ABOUT THIS TASK — When you reach the line in the listing below that contains "right wrist: (612, 781)", begin returning lines exactly as written, and stop after the line that contains "left ankle: (828, 1791)". Return no other lines.

DATA EXTRACT —
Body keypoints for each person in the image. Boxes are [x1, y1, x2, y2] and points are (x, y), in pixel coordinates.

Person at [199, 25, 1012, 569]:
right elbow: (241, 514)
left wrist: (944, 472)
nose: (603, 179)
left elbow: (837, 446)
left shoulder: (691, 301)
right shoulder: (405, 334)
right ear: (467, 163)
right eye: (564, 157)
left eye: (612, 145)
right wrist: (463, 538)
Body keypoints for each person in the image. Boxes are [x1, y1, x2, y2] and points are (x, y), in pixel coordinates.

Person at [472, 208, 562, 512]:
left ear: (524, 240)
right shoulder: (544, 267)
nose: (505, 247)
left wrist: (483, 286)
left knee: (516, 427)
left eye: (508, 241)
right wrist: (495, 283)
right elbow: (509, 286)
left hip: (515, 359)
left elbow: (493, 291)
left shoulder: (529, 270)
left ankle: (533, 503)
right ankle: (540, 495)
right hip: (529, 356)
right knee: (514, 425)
* * *
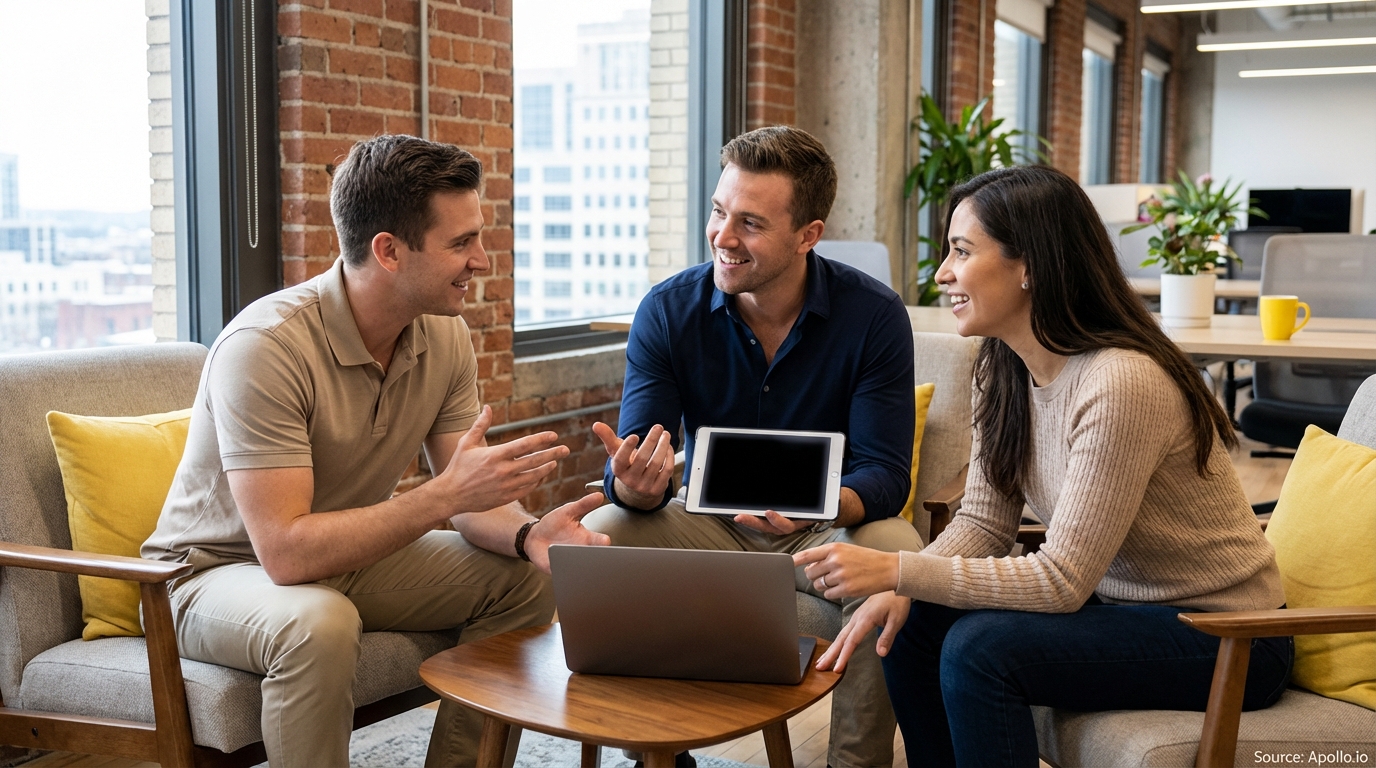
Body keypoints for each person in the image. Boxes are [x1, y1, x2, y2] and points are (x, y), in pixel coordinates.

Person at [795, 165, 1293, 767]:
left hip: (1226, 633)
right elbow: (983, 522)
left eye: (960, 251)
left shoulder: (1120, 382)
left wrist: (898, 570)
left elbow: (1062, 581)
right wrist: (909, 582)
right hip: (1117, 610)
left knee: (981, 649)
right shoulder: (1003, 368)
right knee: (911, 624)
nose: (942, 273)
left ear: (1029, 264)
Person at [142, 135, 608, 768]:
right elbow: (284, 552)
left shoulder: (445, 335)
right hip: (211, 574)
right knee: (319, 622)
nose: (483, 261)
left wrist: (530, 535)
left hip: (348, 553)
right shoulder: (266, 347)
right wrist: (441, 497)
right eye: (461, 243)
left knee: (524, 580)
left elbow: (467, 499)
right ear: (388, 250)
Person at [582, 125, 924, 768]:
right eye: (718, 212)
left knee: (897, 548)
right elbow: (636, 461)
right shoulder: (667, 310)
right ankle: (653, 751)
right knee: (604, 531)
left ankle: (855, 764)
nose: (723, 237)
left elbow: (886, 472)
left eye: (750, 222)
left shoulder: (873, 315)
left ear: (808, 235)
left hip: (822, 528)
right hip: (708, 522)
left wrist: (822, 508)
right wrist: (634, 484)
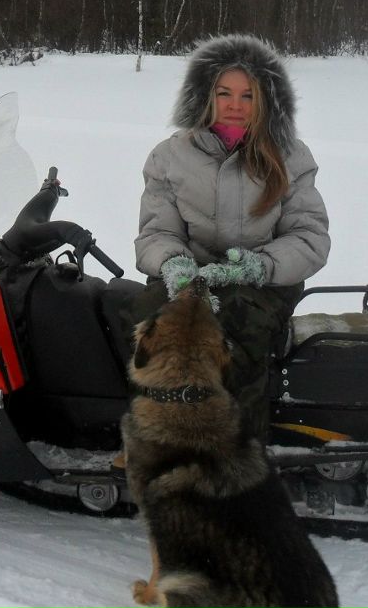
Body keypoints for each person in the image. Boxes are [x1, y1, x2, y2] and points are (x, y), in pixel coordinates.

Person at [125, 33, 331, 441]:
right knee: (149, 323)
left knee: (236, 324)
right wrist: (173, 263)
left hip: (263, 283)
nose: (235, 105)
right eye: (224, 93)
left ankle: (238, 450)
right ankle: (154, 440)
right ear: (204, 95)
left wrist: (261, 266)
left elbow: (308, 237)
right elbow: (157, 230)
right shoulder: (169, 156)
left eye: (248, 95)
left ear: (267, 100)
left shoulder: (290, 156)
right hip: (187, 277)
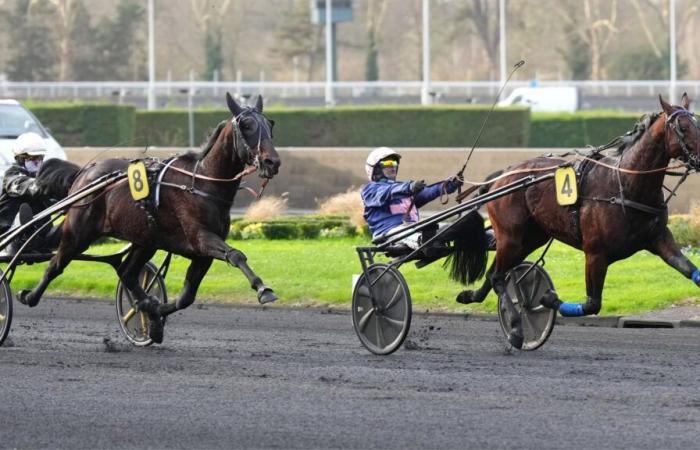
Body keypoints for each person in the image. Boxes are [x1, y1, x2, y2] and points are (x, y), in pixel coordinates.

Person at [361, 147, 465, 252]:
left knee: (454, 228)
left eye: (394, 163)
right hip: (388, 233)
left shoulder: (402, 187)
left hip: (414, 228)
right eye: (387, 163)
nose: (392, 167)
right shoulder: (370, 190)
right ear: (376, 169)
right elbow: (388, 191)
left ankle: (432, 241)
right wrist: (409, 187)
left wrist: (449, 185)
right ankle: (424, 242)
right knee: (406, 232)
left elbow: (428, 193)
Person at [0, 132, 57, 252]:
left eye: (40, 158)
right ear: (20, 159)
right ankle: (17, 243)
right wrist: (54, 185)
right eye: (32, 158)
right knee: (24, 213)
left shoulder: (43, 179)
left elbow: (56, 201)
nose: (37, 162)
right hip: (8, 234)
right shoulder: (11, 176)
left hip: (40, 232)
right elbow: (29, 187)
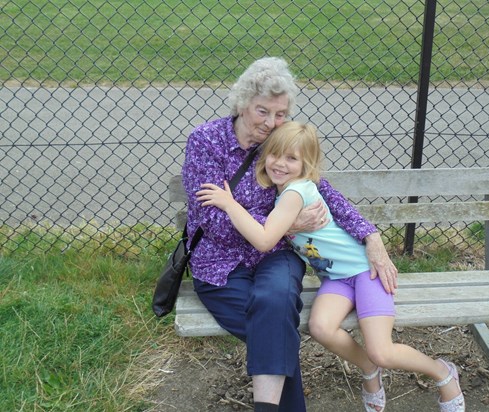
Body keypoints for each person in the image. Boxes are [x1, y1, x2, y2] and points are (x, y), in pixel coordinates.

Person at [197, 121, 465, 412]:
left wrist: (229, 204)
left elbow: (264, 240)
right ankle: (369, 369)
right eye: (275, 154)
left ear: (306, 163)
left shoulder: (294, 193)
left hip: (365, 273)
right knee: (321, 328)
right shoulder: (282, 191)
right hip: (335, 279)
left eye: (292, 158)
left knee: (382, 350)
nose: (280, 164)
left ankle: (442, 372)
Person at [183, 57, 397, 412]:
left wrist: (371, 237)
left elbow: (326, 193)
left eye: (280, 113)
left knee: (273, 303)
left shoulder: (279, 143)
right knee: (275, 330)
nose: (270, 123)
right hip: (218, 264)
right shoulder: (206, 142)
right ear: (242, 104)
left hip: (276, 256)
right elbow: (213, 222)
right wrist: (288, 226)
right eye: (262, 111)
* * *
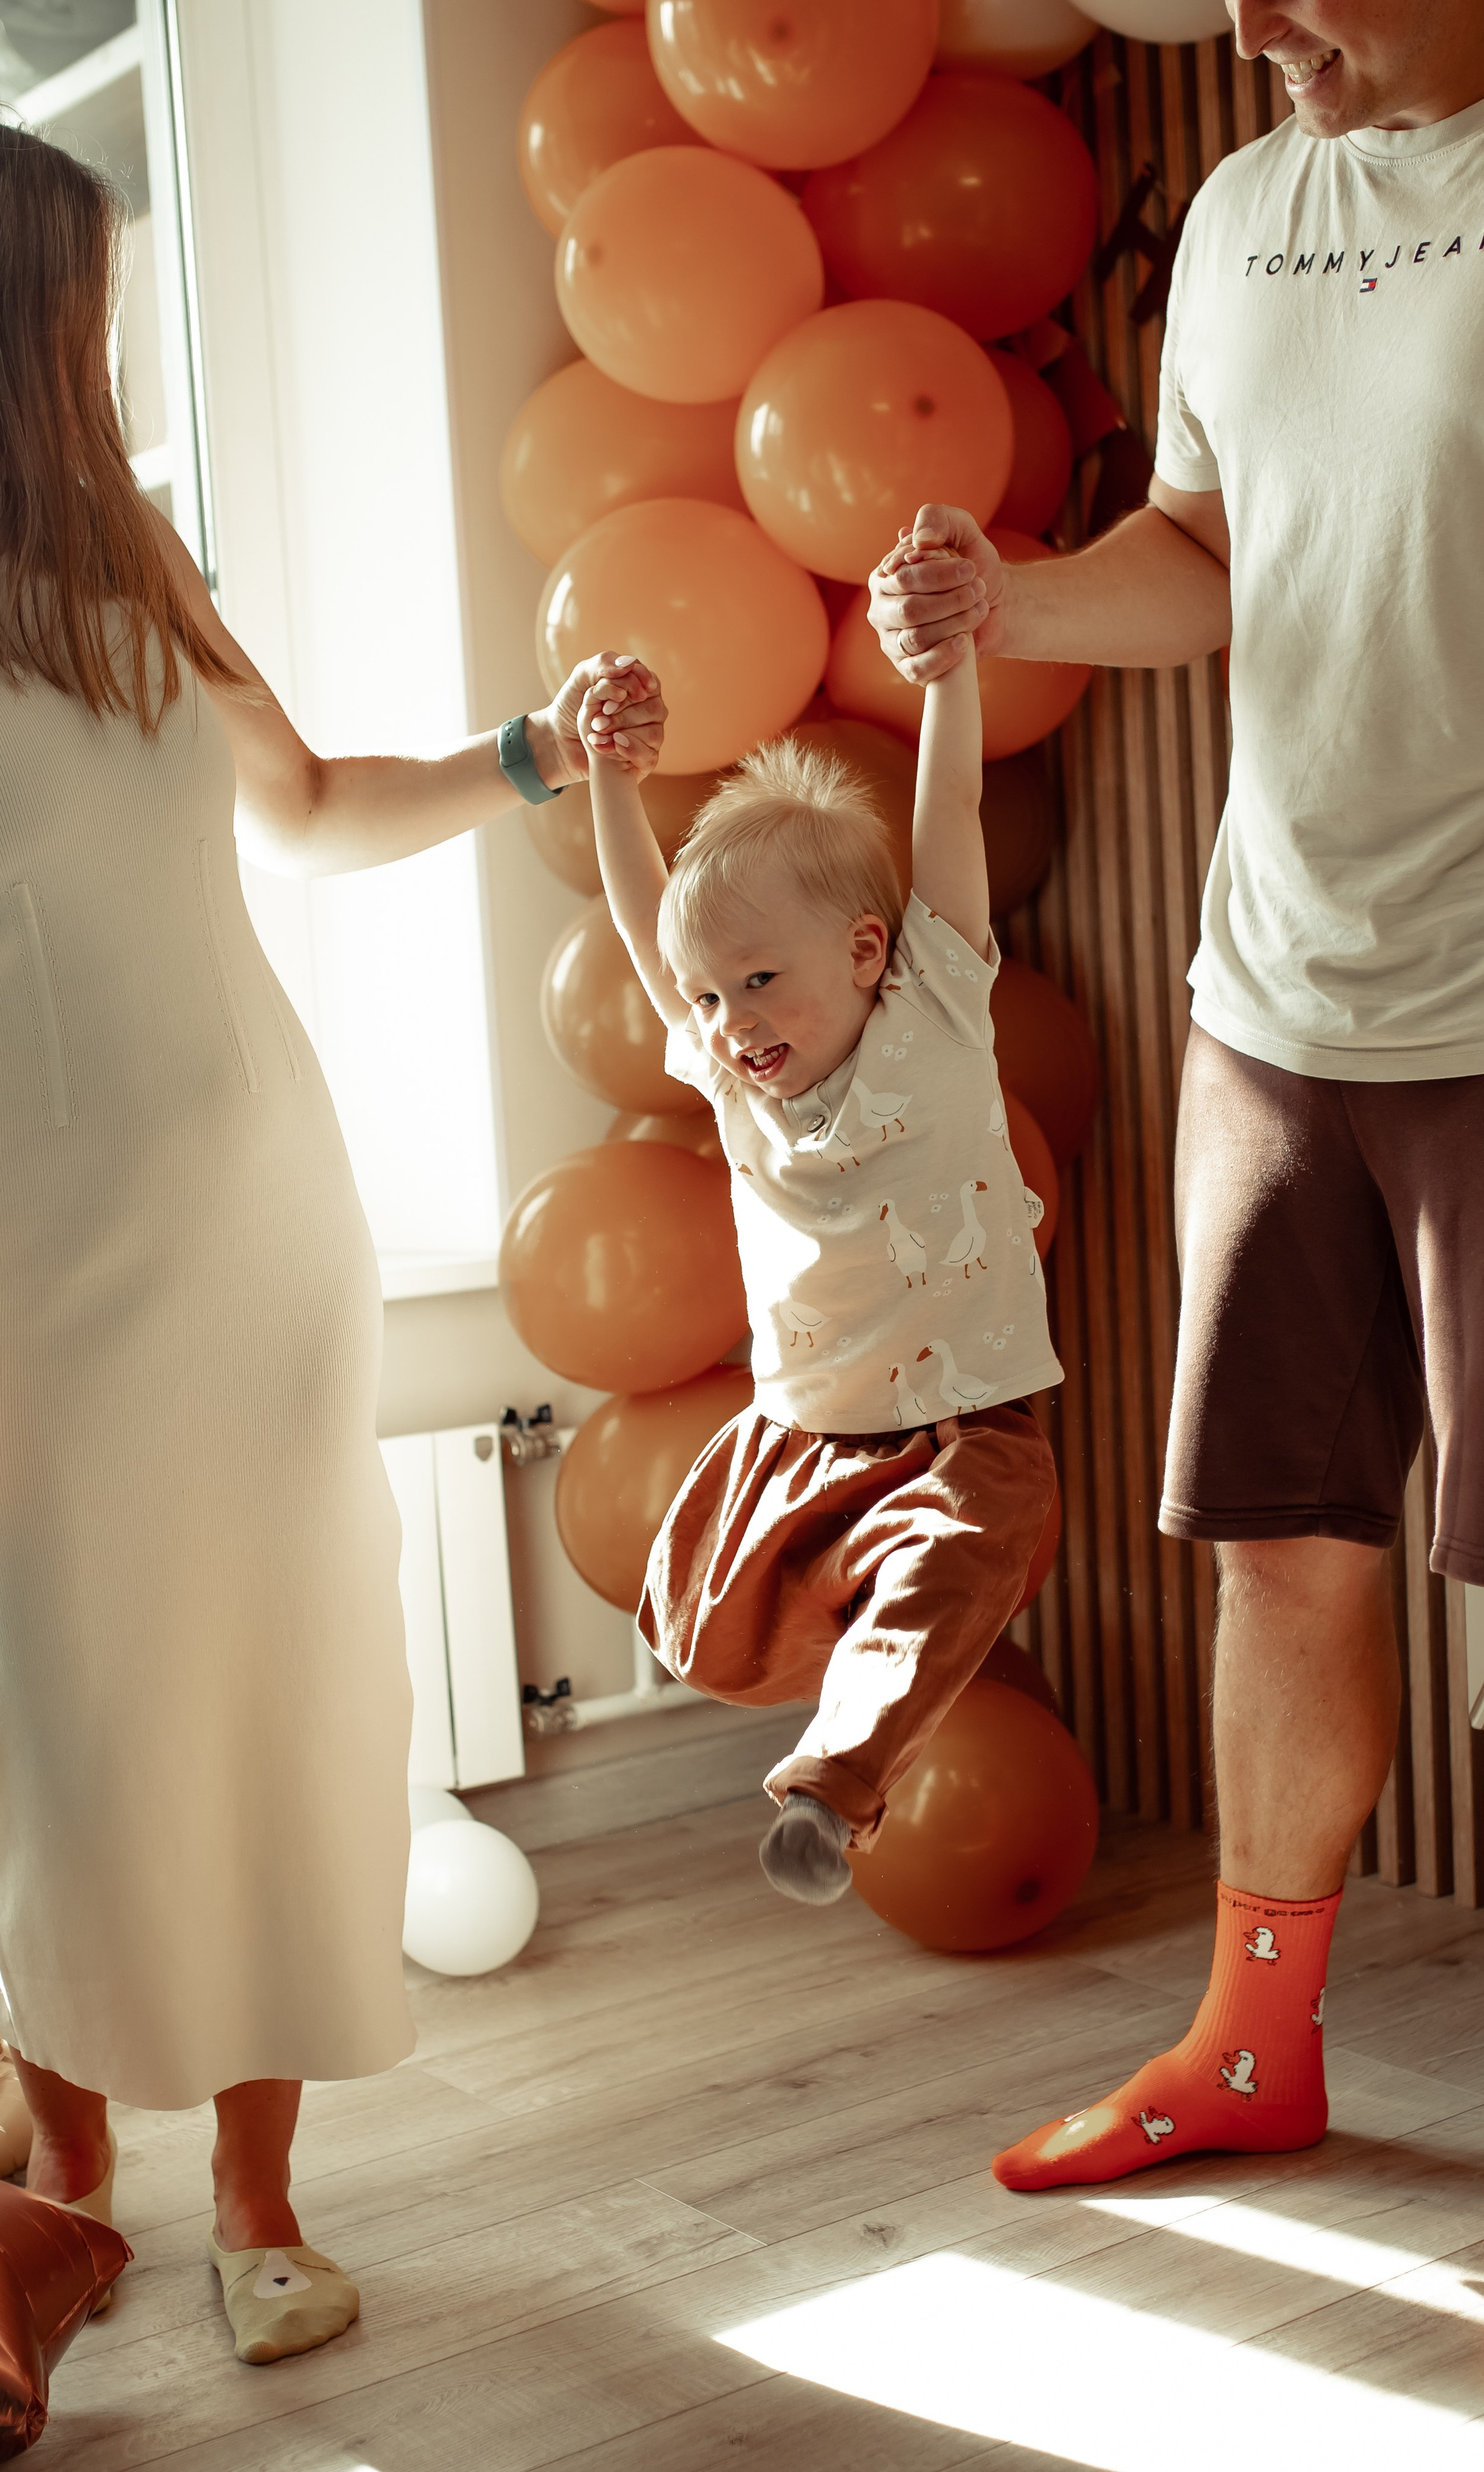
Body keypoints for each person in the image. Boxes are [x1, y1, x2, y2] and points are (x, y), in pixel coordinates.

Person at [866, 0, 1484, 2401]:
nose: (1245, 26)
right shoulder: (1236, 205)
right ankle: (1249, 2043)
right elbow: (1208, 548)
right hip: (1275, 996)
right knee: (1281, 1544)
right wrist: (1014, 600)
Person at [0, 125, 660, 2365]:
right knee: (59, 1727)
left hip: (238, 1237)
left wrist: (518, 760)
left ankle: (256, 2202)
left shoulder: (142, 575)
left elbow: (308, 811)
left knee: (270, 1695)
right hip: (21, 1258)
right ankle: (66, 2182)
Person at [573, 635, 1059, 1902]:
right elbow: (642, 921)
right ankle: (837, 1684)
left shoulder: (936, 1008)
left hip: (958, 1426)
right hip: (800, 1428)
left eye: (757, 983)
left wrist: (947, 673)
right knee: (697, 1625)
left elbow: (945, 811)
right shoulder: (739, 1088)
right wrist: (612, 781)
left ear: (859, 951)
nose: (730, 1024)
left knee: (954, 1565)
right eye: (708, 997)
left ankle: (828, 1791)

ANSWER SECTION —
right wrist: (612, 781)
left ear: (859, 951)
nose: (730, 1024)
left knee: (954, 1565)
right eye: (708, 997)
left ankle: (828, 1791)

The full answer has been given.